As always, New Zealand's trade negotiation agenda is agonisingly difficult to bring to a closure: I have never been associated with an 'easy' negotiation. Everything takes longer than planned. Every agreed time-line gets broken. Frustration is the rule, not the exception. It is unlikely you would get the chance, but if you did, ask the gentlemen who was responsible for getting China back into the WTO. That took 12 years. His Russian counterpart (whom I know extremely well) took 18 years- and there was talk In the Dumas of charging him and his colleagues of treason. The worst I suffer from is continual jet lag.
Absolutely the best insurance policy New Zealand can take out is to complete the TPP negotiations and improve our access to the huge markets that would represent – about 40% of global GDP. And this allows me to return to where we started: the real, as opposed to the imagined, lessons of 1973 when our overwhelmingly important export market, the UK, started to turn away from NZ and legally required us to export less, year by year ('Protocol 18' was the name of this policy instrument).
The real problem was not so much the dependency of our export base on the UK (which was around three times as high as the relative share of our exports to China today).
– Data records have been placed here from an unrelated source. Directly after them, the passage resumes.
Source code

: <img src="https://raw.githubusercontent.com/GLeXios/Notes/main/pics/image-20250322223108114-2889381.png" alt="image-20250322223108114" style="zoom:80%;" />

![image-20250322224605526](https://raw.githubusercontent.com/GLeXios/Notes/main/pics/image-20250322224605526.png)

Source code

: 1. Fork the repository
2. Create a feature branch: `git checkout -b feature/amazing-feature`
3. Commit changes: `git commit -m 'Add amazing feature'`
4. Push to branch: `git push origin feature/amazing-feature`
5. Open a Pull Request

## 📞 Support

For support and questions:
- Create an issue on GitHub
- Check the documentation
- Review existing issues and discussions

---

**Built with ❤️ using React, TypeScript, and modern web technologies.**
The fundamental problems were twofold:
• We had no alternative markets - nobody had done very much about exploring what might lie east and south of the English channel and what political and other relationships we might need to develop as a consequence;
• We had rigid economic policies in place designed to try and 'protect' everything but which ended up protecting nobody.
Ladies and gentlemen, we are in a far, far better space today. We should be celebrating, not fretting about, our economic linkages with China.